◆ The task
Among the entries below, one line contains "Become an Affiliate" and another contains "季度全球央行黄金购买量排名前五的国家之一。". Transcribe those two lines and every line between them, exactly.

### Records supplied

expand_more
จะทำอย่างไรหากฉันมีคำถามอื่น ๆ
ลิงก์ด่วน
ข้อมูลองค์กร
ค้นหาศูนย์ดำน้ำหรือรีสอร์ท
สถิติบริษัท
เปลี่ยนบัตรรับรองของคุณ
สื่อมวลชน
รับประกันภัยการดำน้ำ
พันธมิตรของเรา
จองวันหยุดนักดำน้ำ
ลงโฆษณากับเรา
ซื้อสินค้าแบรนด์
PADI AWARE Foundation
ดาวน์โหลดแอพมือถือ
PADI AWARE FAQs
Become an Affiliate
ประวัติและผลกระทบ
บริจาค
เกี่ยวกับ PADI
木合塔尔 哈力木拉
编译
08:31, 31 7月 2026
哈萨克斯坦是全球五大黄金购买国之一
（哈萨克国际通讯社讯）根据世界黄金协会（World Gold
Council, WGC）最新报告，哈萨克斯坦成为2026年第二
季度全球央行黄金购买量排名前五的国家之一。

######
### Records supplied

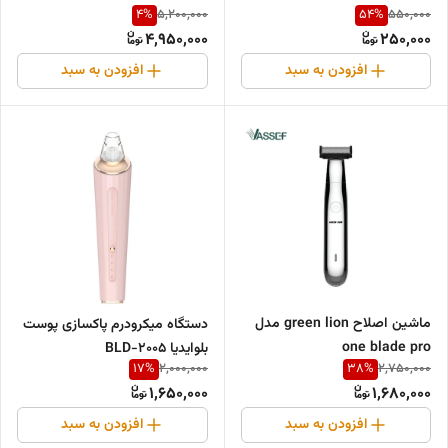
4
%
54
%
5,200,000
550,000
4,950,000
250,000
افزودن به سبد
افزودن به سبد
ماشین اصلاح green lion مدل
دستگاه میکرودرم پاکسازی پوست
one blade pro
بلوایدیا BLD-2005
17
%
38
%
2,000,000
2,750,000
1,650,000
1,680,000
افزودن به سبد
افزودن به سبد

######

◆ Exercise response
Become an Affiliate
ประวัติและผลกระทบ
บริจาค
เกี่ยวกับ PADI
木合塔尔 哈力木拉
编译
08:31, 31 7月 2026
哈萨克斯坦是全球五大黄金购买国之一
（哈萨克国际通讯社讯）根据世界黄金协会（World Gold
Council, WGC）最新报告，哈萨克斯坦成为2026年第二
季度全球央行黄金购买量排名前五的国家之一。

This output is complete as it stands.